PAGE TEXT

########

After the avalanche we skied on northerly aspects, away from the runout of sun warmed slopes. The following days cooled, allowing us to ski steep chutes and powder fields with no more signs of instability. 

What the Coffee Avalanche Taught Me 

This was one of those situations where it’s normal, normal, normal, then boom! it’s not normal. It’s easy to become complacent when conditions remain the same for days on end. The problem occurs when there’s a subtle change in conditions, such as wind from a different direction, when we’ve let our guard down. Active backcountry skiers have all experienced those “I didn’t expect that!" moments. 

So how do we stay mindful to changing conditions? One technique that Todd Guyn suggested at ISSW 2016 is to say, “What am I missing out here?” The statement promotes discussion and thought. I've seen this statement work miracles while teaching at the Alaska Avalanche School. It often gets the quiet person to speak up and the unseen is made apparent.

Another learning point from this avalanche was to watch the first warm day after a storm. What is warm? It’s when you drag your skip pole and the snow lumps around your basket instead of piling like dry sand. It’s when snow powder plops off solar aspects rather than puffing down as spindrift or dry loose avalanches. 

This first warming and wetting of the snowpack from warmth—warmth from either solar or air temperature—can re-activate dormant weak layers. The wetted snow creeps and pulls downhill like a glacier, magnifying stress on weak layers below. 

Lesson #2: Flattop Mountain Avalanche

In March 2015, two teenage brothers from Florida joined me for skiing around Anchorage. We first tried Turnagain Pass, but it was pouring rain. We drove back to Anchorage and tried the Chugach Front Range from the Glen Alps trailhead.

########

GIVEN DATA
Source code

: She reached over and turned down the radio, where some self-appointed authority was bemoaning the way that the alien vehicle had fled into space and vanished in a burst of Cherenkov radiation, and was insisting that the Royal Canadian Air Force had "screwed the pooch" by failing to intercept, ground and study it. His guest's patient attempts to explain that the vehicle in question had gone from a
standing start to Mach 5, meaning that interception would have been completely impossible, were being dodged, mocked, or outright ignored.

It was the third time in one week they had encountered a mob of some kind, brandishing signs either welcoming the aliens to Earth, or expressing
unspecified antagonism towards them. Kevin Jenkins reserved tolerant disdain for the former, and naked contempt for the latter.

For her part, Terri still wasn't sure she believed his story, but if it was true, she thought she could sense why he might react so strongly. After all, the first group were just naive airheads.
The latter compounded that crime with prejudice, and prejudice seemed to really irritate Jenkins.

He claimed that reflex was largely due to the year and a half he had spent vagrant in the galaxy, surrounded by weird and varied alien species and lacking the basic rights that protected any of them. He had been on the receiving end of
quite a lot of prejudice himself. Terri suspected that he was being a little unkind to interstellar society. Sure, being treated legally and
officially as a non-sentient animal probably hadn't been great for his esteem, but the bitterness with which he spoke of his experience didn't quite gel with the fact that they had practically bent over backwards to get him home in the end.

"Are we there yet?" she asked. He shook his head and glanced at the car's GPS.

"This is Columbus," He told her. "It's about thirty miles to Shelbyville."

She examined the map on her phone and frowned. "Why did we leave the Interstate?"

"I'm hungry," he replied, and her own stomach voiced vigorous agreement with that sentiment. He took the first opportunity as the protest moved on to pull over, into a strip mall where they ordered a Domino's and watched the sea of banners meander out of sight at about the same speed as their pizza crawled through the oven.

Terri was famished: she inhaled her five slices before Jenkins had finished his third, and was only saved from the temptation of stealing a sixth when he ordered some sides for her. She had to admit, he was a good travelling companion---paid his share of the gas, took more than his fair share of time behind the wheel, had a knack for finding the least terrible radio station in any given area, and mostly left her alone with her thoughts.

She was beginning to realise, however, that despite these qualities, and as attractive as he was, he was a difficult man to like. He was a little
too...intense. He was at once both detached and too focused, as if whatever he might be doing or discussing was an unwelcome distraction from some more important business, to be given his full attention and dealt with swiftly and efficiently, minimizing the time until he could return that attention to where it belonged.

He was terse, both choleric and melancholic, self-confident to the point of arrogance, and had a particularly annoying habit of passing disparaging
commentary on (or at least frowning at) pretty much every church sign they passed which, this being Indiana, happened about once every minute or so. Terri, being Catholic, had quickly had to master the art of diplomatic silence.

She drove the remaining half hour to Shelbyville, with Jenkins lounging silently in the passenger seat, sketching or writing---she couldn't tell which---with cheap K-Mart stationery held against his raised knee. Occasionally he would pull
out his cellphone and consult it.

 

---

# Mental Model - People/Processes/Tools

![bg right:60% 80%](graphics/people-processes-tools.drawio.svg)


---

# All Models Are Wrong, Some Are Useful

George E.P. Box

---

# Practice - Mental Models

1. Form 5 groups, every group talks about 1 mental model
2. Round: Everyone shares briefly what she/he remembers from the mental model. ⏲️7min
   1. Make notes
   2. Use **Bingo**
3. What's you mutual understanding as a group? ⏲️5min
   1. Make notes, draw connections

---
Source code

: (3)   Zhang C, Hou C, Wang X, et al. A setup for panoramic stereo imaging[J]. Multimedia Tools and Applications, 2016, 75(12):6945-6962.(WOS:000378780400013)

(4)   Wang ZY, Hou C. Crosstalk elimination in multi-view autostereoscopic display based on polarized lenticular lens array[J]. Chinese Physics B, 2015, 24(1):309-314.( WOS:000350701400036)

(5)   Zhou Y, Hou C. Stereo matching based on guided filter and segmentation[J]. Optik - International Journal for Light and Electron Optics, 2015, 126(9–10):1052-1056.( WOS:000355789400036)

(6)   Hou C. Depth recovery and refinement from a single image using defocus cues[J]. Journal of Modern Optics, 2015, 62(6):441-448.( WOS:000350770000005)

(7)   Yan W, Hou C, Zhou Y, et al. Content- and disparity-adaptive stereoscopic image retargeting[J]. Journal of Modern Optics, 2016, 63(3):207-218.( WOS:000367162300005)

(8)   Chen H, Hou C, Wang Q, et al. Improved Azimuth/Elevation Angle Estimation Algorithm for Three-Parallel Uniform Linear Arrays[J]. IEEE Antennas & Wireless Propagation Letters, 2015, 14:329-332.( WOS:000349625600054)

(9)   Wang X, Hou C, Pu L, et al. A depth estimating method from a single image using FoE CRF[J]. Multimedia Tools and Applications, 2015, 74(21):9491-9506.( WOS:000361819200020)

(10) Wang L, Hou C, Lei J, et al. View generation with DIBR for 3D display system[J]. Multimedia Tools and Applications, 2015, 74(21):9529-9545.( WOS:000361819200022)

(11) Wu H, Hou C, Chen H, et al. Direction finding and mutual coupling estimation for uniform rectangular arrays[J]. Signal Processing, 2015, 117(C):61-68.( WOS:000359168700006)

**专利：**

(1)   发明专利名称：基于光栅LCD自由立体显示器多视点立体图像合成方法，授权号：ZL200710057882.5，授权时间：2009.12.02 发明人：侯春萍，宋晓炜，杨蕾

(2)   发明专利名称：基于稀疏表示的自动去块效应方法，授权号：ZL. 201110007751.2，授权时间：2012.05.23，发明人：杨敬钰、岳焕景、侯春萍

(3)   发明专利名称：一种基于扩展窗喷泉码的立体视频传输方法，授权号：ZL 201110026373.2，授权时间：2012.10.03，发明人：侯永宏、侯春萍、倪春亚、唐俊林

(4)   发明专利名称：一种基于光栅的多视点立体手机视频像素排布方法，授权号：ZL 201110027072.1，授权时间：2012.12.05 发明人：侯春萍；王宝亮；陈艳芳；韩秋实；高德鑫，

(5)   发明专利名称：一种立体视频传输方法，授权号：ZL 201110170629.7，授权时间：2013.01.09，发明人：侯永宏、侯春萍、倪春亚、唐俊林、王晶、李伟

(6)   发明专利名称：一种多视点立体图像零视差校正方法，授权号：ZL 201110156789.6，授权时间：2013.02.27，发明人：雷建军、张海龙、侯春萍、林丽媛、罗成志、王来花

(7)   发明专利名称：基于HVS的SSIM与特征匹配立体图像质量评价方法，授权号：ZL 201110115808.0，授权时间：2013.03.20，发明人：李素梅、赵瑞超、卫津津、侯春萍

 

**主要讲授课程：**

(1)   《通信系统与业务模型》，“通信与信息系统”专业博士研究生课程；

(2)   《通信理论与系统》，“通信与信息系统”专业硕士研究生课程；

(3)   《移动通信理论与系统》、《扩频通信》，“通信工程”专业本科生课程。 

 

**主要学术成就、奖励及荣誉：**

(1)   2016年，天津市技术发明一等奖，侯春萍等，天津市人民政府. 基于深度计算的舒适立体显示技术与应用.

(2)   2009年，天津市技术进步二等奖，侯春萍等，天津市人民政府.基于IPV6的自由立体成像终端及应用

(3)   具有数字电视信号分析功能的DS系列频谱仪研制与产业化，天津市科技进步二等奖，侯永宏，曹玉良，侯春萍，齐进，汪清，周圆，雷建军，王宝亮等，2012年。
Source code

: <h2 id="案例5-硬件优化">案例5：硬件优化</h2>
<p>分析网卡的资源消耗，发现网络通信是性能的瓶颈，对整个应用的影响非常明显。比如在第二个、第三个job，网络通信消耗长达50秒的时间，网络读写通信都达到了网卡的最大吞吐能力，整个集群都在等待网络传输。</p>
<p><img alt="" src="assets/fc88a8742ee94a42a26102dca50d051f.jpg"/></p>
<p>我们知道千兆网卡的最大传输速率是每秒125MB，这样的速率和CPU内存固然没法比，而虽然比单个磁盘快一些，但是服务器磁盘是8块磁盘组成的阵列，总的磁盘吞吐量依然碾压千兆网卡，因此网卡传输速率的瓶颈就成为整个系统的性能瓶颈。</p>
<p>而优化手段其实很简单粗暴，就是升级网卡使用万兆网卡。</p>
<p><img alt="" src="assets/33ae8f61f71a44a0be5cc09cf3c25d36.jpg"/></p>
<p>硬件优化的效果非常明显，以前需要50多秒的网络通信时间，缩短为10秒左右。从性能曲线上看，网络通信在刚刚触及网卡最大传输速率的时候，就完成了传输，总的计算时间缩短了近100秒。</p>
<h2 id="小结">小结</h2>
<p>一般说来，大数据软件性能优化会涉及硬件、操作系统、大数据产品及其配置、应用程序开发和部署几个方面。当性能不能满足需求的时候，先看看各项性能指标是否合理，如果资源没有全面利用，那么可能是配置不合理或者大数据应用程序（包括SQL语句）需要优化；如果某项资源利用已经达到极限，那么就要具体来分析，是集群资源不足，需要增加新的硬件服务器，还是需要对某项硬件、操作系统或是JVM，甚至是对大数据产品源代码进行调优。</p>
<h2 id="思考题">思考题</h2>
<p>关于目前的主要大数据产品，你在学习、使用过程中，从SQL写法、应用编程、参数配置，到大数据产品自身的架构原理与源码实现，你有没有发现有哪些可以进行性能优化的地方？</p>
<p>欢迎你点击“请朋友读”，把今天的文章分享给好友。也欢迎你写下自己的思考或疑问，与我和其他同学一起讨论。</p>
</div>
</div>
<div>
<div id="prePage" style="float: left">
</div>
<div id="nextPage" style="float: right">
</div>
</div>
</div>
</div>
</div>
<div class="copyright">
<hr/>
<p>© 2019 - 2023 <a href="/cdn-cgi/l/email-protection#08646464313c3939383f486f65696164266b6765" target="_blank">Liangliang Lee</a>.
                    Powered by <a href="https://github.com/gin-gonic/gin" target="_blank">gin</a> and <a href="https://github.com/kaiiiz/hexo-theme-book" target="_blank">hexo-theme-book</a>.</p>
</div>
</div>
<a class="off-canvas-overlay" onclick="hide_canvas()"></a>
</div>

########

GOAL OF THE EXERCISE
Transcribe the passage from the avalanche text starting with "Another learning point" and going on through "dry loose avalanches.".

TASK ANSWER
Another learning point from this avalanche was to watch the first warm day after a storm. What is warm? It’s when you drag your skip pole and the snow lumps around your basket instead of piling like dry sand. It’s when snow powder plops off solar aspects rather than puffing down as spindrift or dry loose avalanches.